>Interesting, if you start with a strip of small cells, they will continue to build small?
You can start with a strip of large cell, small cell or blank wax. The end results are the same.
>Do we know if hatching earlier causes any infirmities to the bees as it squeezes out the mites?
Since the bees build whatever they want, how is it going to harm the bees?
> I've heard not, but I have a suspicion of manipulation, think it got us into the trouble we are in.
But it's not manipulation.http://www.bushfarms.com/beesnaturalcell.htm
As far as studies, I'd say most scientific studies are not badly done. The problem is the broad conclusions that are drawn from either small statistically irrelevant studies or the tendency for statistics to be skewed in ways that were not anticipated.

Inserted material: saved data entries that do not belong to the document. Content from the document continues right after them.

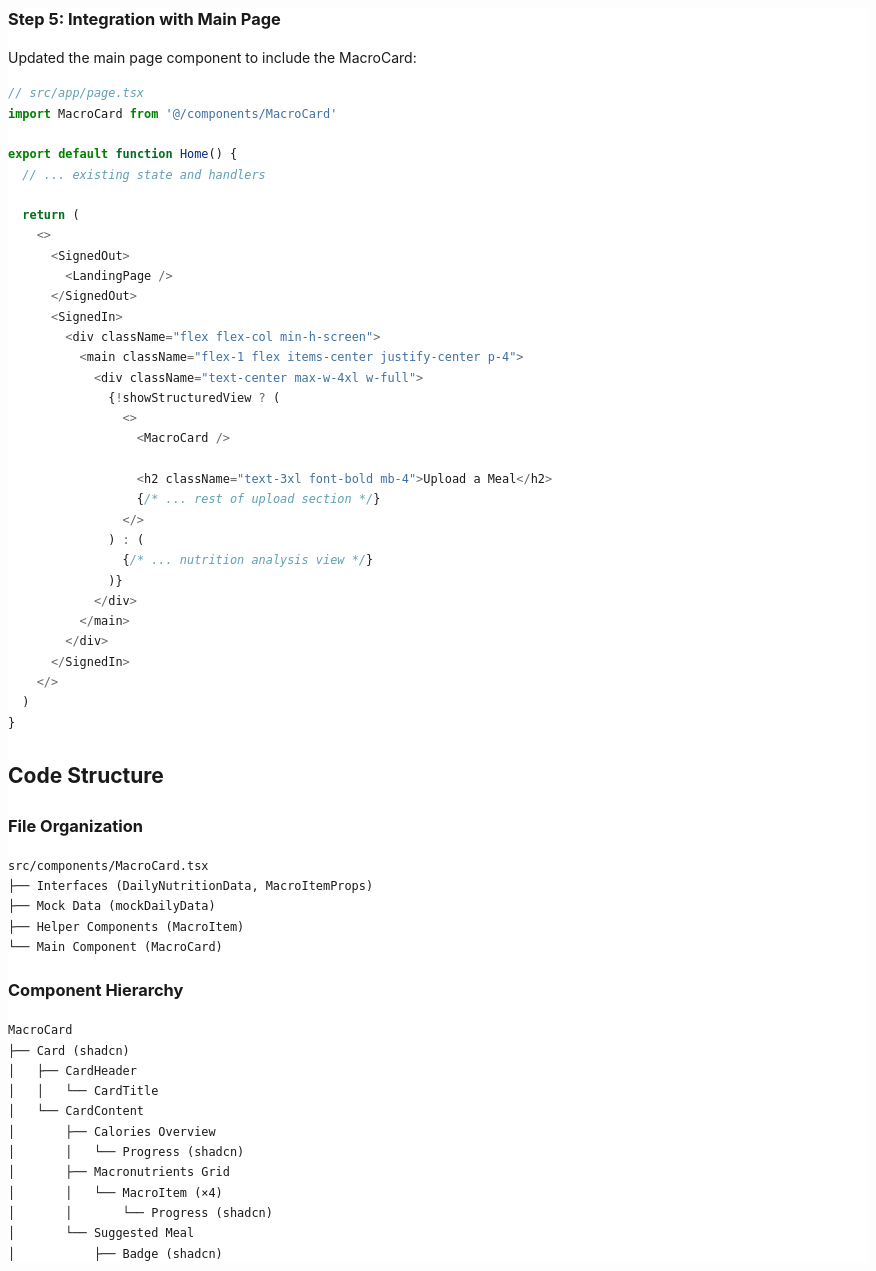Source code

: ### Step 5: Integration with Main Page

Updated the main page component to include the MacroCard:

```typescript
// src/app/page.tsx
import MacroCard from '@/components/MacroCard'

export default function Home() {
  // ... existing state and handlers

  return (
    <>
      <SignedOut>
        <LandingPage />
      </SignedOut>
      <SignedIn>
        <div className="flex flex-col min-h-screen">
          <main className="flex-1 flex items-center justify-center p-4">
            <div className="text-center max-w-4xl w-full">
              {!showStructuredView ? (
                <>
                  <MacroCard />
                  
                  <h2 className="text-3xl font-bold mb-4">Upload a Meal</h2>
                  {/* ... rest of upload section */}
                </>
              ) : (
                {/* ... nutrition analysis view */}
              )}
            </div>
          </main>
        </div>
      </SignedIn>
    </>
  )
}
```

## Code Structure

### File Organization
```
src/components/MacroCard.tsx
├── Interfaces (DailyNutritionData, MacroItemProps)
├── Mock Data (mockDailyData)
├── Helper Components (MacroItem)
└── Main Component (MacroCard)
```

### Component Hierarchy
```
MacroCard
├── Card (shadcn)
│   ├── CardHeader
│   │   └── CardTitle
│   └── CardContent
│       ├── Calories Overview
│       │   └── Progress (shadcn)
│       ├── Macronutrients Grid
│       │   └── MacroItem (×4)
│       │       └── Progress (shadcn)
│       └── Suggested Meal
│           ├── Badge (shadcn)
```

I'll give an illustration in a different realm. Let's say I do an experiment on how best to start my old car (that still has a carborator). After many experiments (on a nice 70 degree day in the early summer) I conclude that pumping the gas pedal twice and then turning the key will start it in the least amount of time. I share this with everyone and the assumption is made, based on this study, than any more or less will never be as effective as twice. So that winter, when it's -33 F, I try that method and never do succeed at starting my car because I insist that twice is exactly the right number of times to pump it. Of course, I did not take into account the outside temperature with that experiment.
Drawing broad conclusions on narrow studies is the cause of many "mistakes" in research.